Let's not beat around the bush. The United States is involved in a guerilla war in the Sunni areas of Iraq. Since May 1, American soldiers have fallen to guerilla attacks on almost a daily basis, and more than 50 have been killed. A large proportion of these deaths have been the result of sniper attacks, especially in Baghdad. Even kevlar chest plates and helmets haven't saved American soldiers from Iraqi sharpshooters.
When the war was raging, everyone here was glued to their TVs, and nobody wanted to talk about anything other than the war. The sovereignty of an Arab state was at stake, and everyone was rooting for the Iraqi people to repel the foreign invaders, Saddam or no Saddam. When it suddenly became apparent that some sort of treason had occured and Baghdad fell without a fight, it was like somebody in the family had committed suicide, and any discussion of the subject became taboo. Seriously, within 24 hours nobody wanted to hear about Iraq. Kind of like a collective shame or guilt.

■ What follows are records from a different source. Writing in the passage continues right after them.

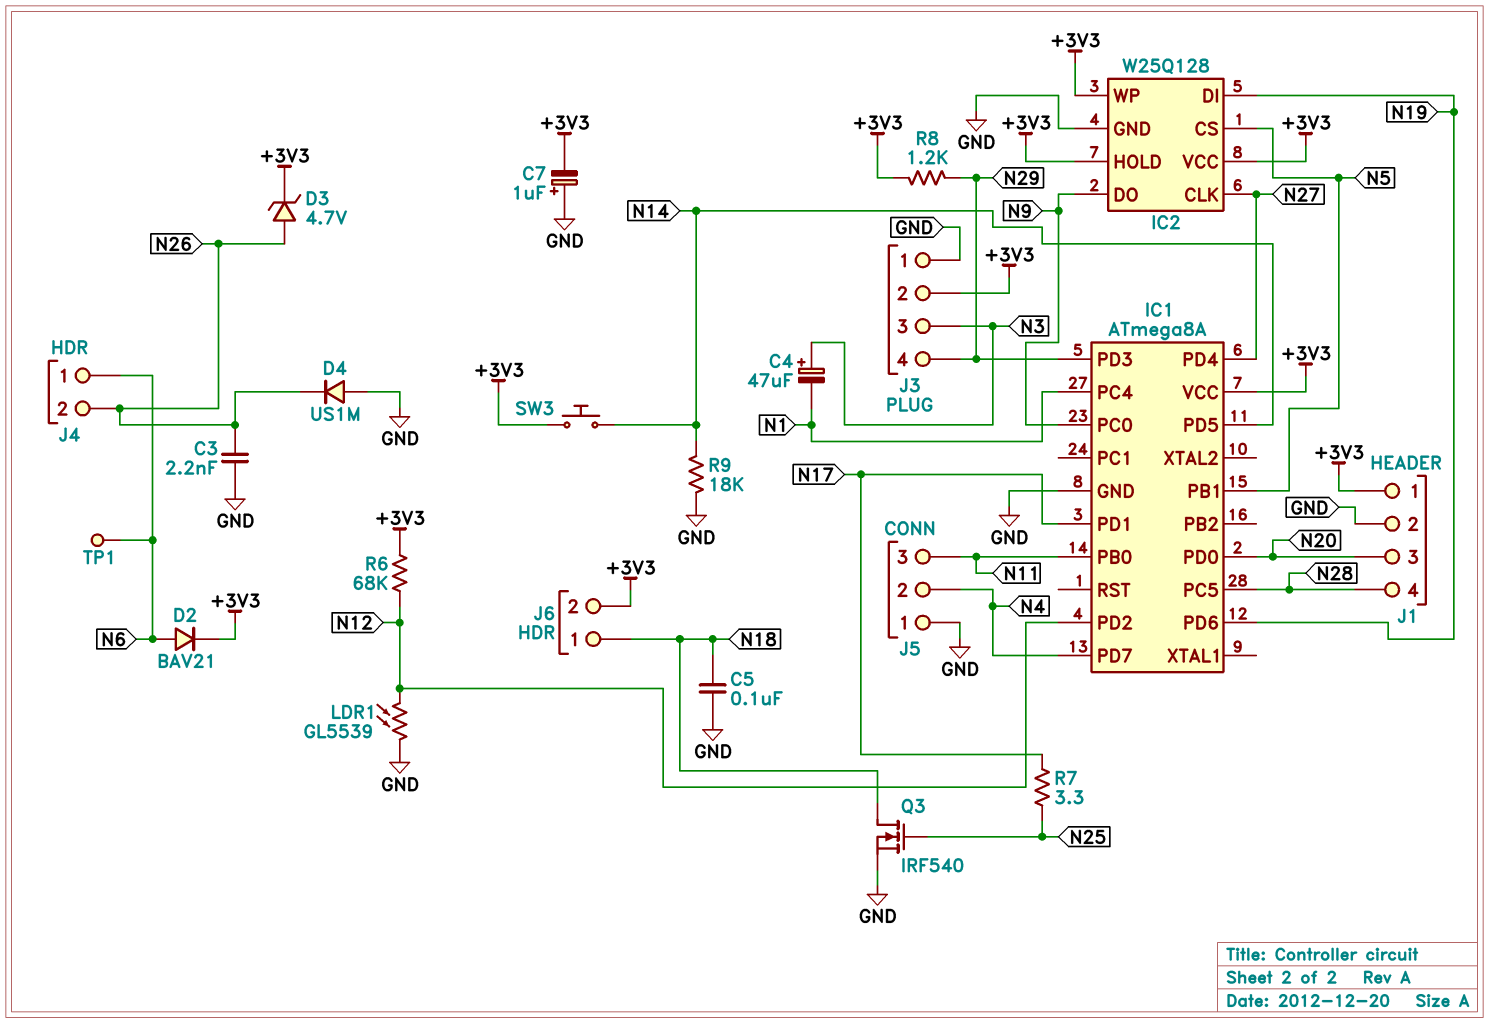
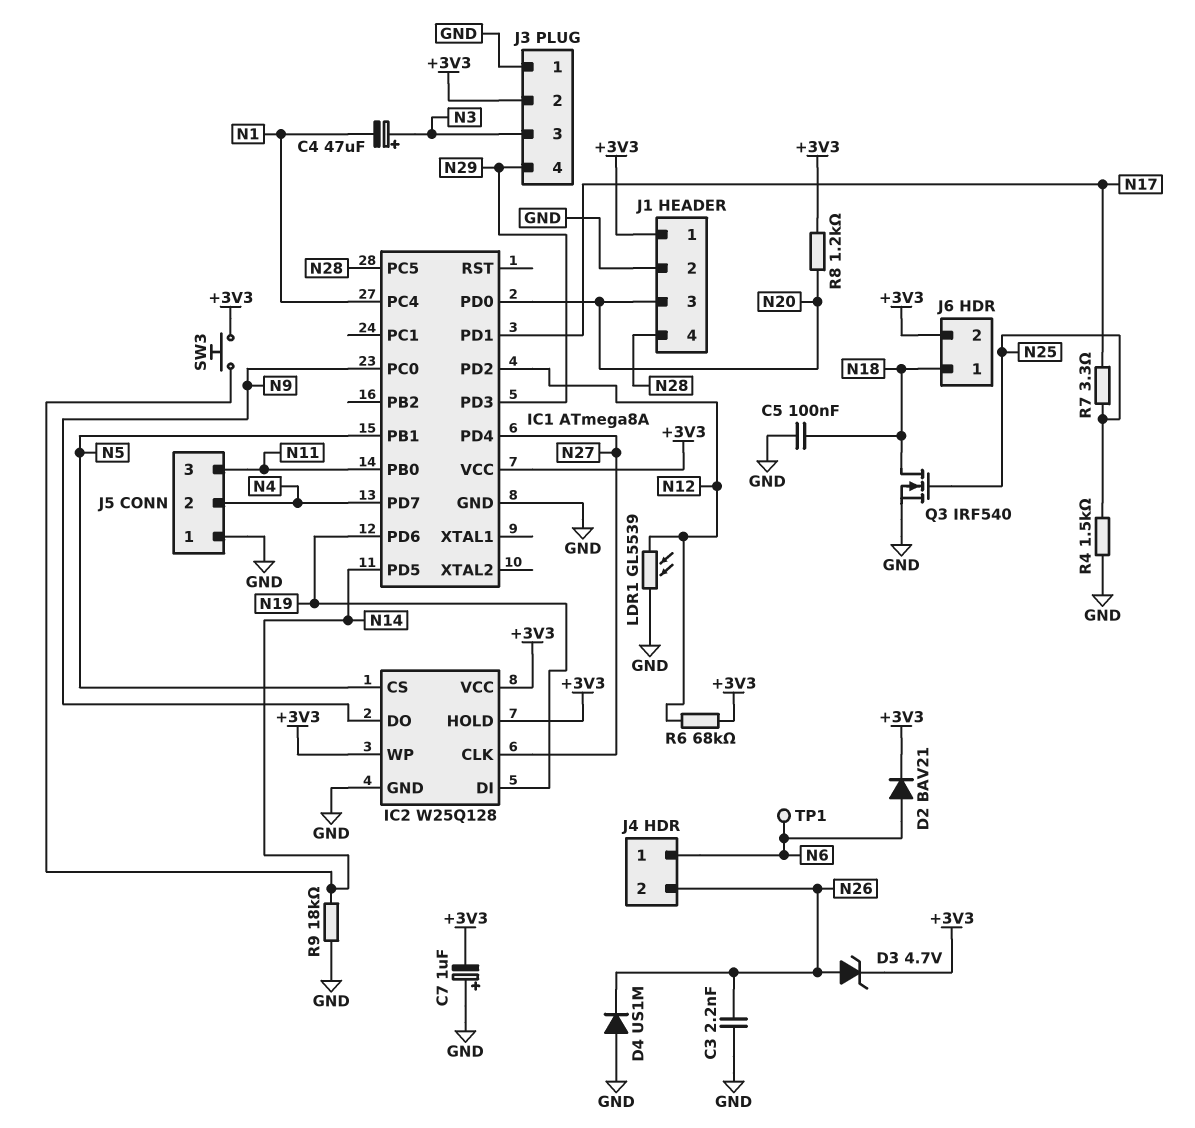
R4: none -> 1.5k (GND, N25)
R8: 1.2k (+3V3, N29) -> 1.2k (+3V3, N20)

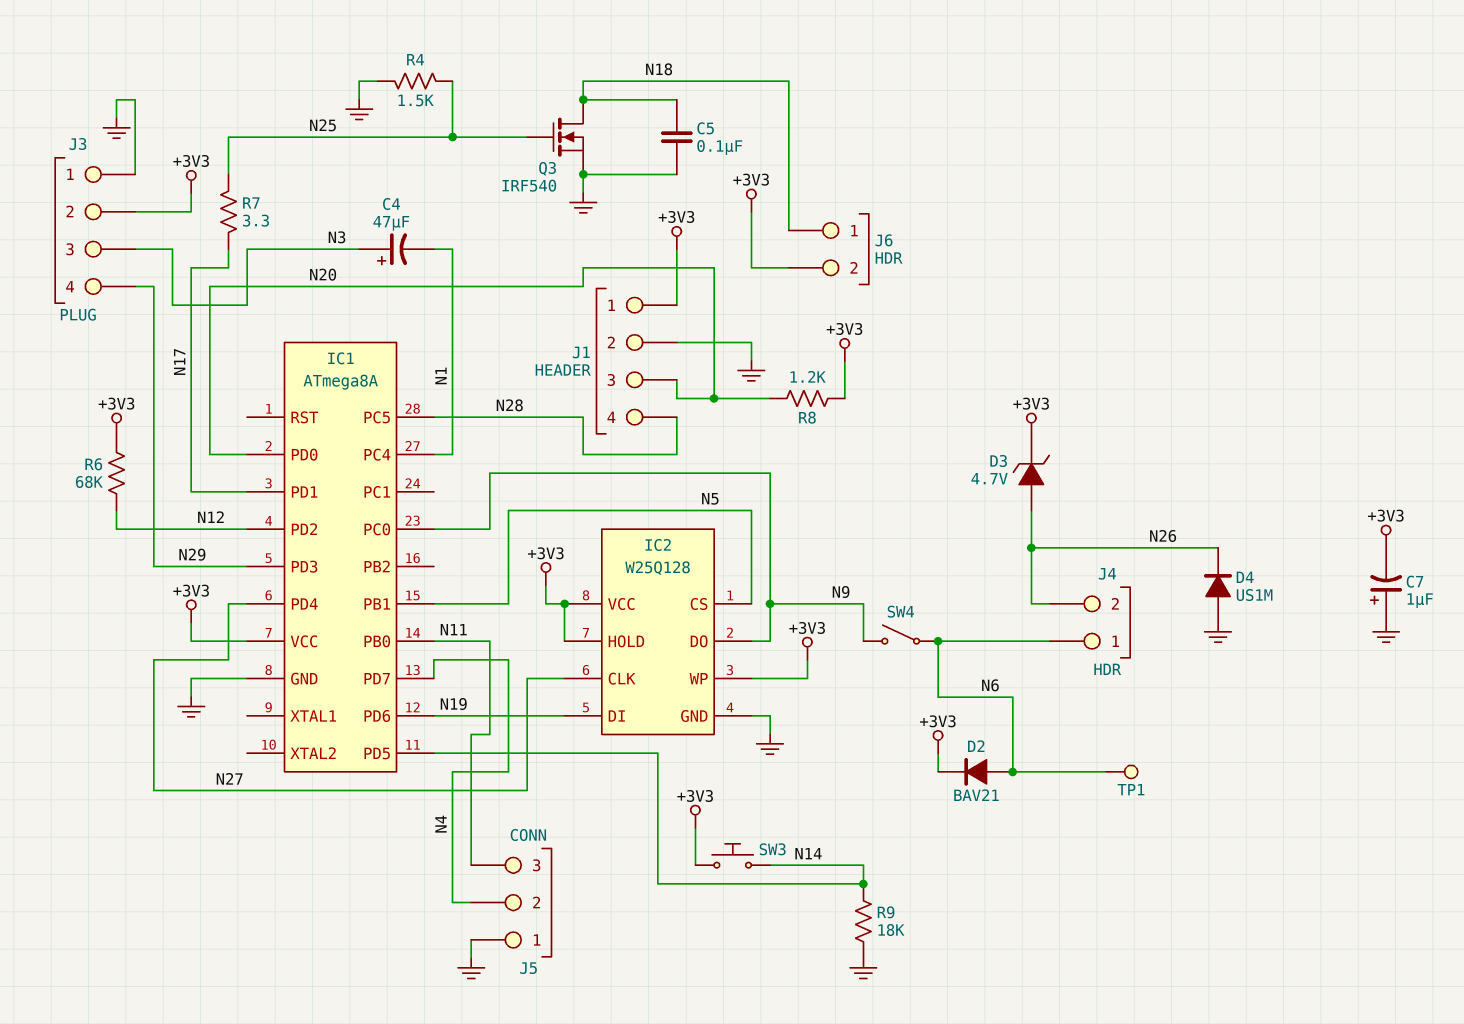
C3: 2.2nF (GND, N26) -> none
LDR1: GL5539 (GND, N12) -> none
SW4: none -> switch (N6, N9)

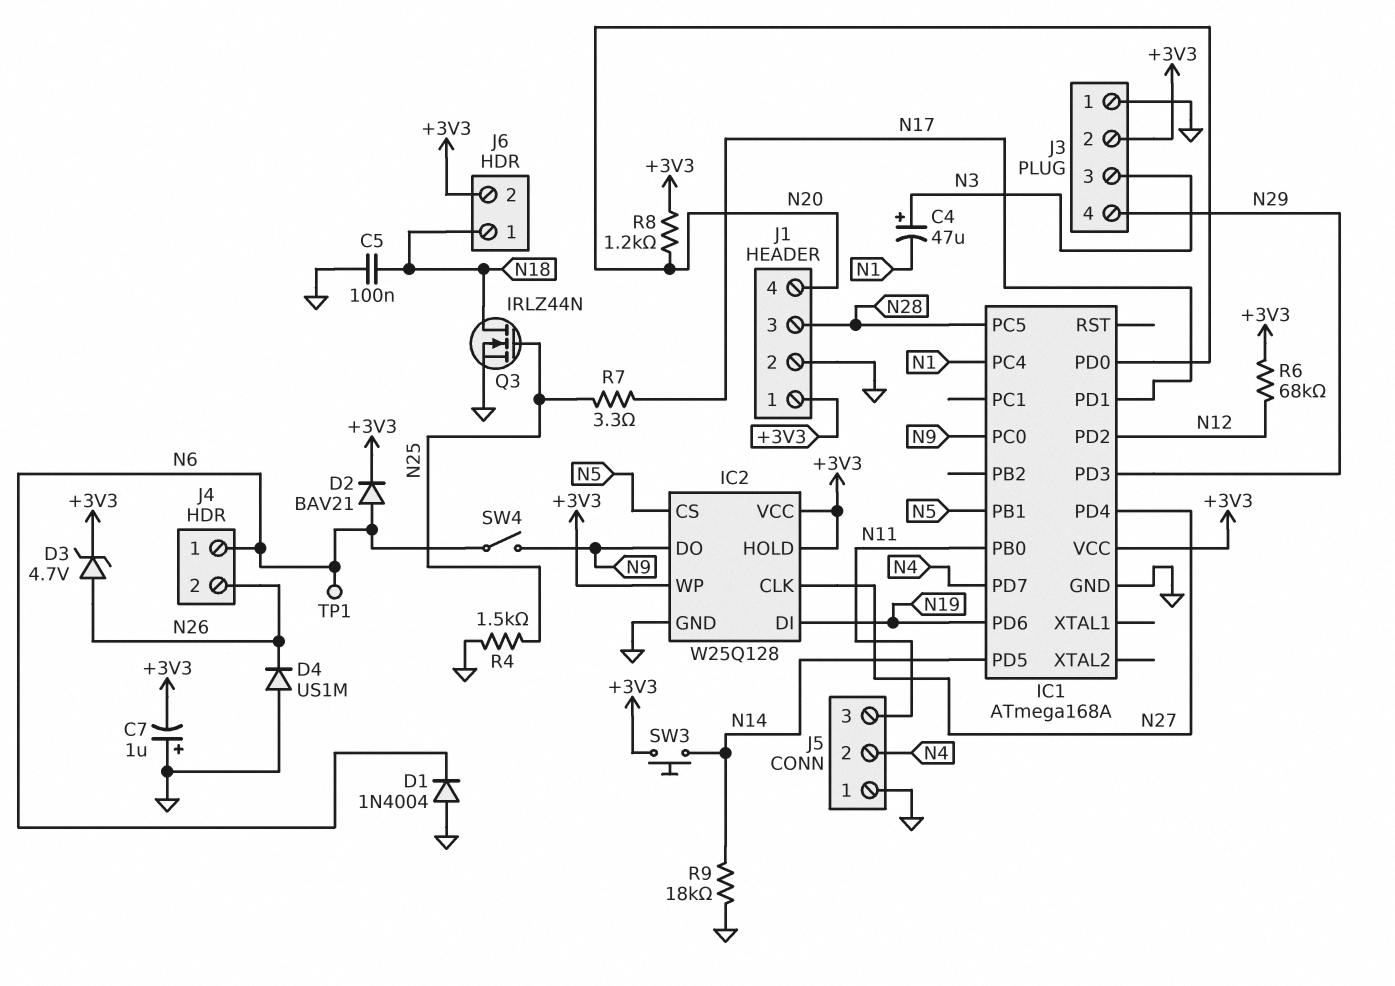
D1: none -> diode 1N4004 (A GND, K N6)
IC1: ATmega8A -> ATmega168A
J1 pin 3: N20 -> N28
J1 pin 4: N28 -> N20
Q3: NMOS IRF540 (G N25, D N18, S GND) -> NMOS IRLZ44N (G N25, D N18, S GND)

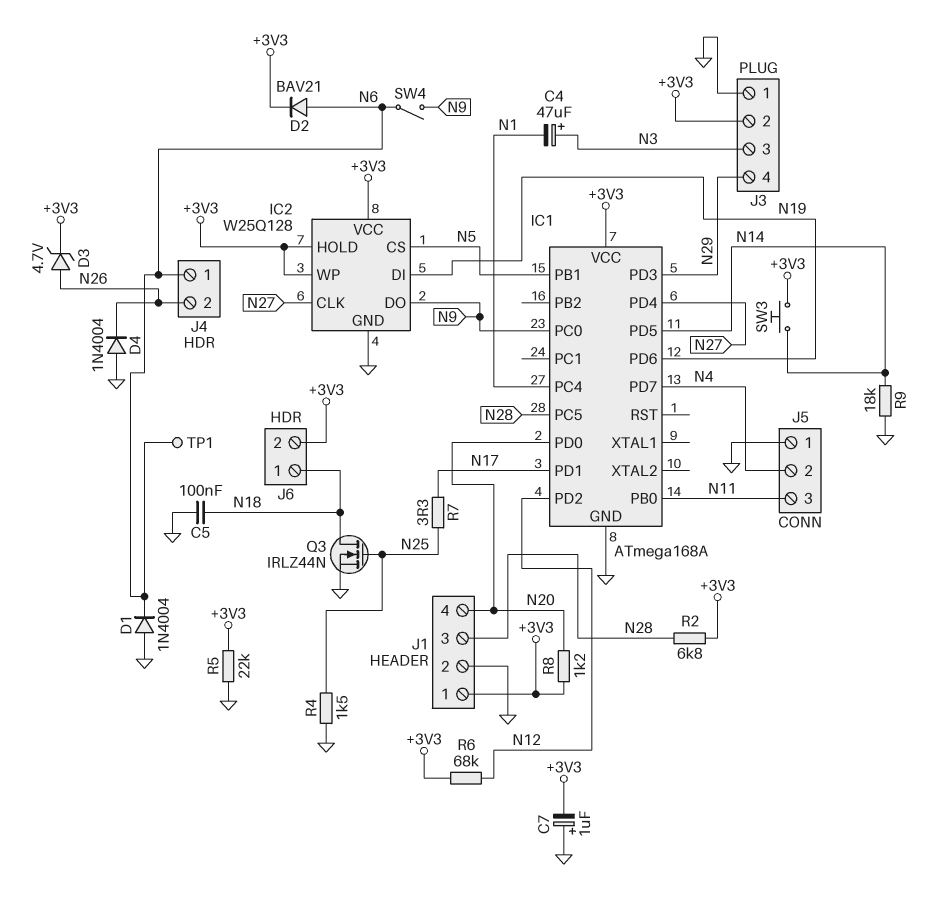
D4: diode US1M (A GND, K N26) -> diode 1N4004 (A GND, K N26)
R2: none -> 6.8k (+3V3, N28)
R5: none -> 22k (+3V3, GND)

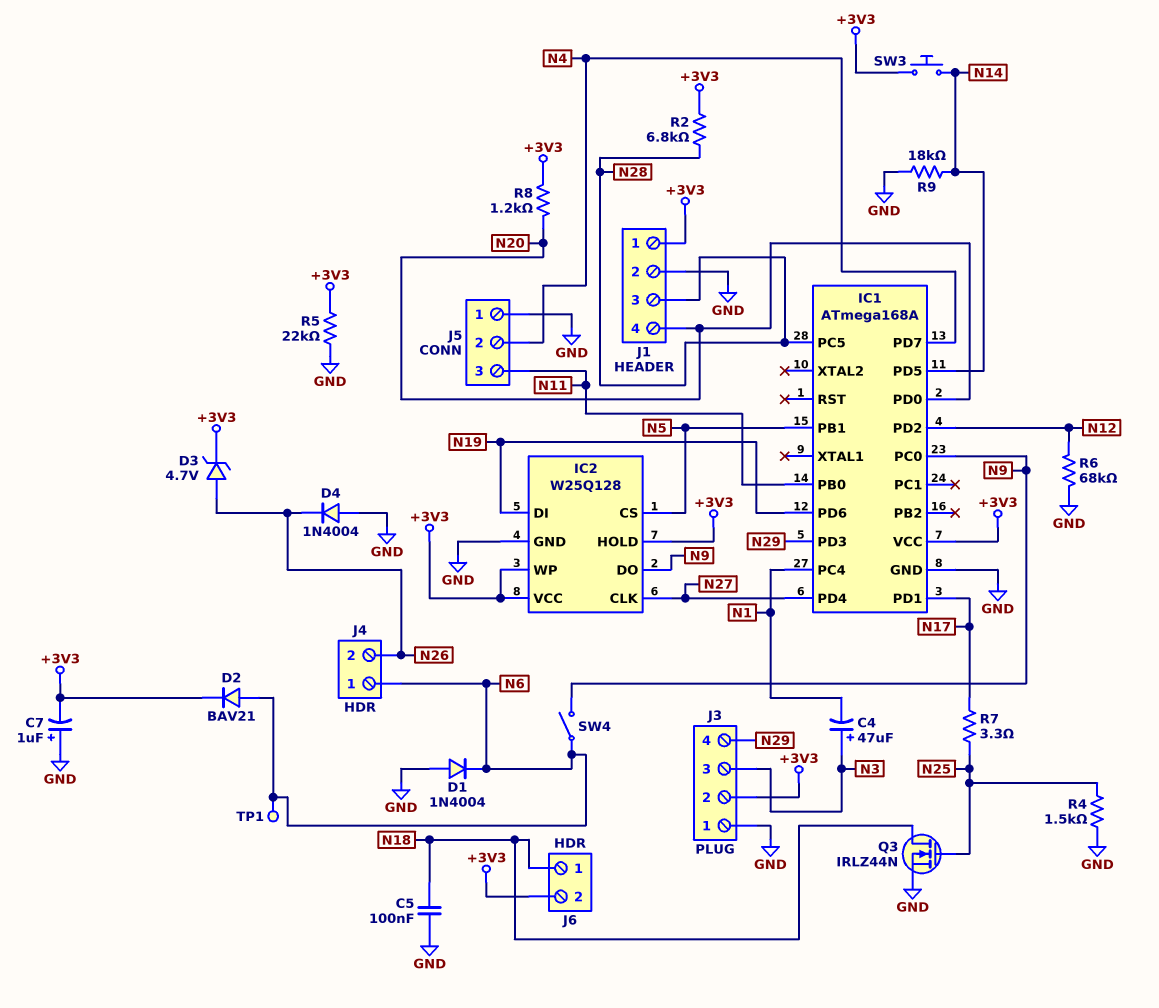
R6: 68k (+3V3, N12) -> 68k (GND, N12)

With these daily reports of American casualties at the hands of the Iraqi resistance, there is renewed interest in the news, and people are talking. Just as during the war, opinions differ wildly, with some folks predicting a swift American victory at one end, and others saying that the Americans will run from Iraq in a Vietnam-style defeat. I am still wating to see what will happen, after all it's still not clear whether these guerillas are following a strategy laid out by Saddam's government before the war, or if they appeared independantly from among an angry population, or if they are under a central command (as opposed to being a disorganised network of resistance cells).
If the US Command is going to fight the Iraqi resistance, it's going to have to identify its command and control structure, figure out how it supplies and how it connects to the population. With none of this information at hand, the Americans will be swinging in the dark, while taking fire.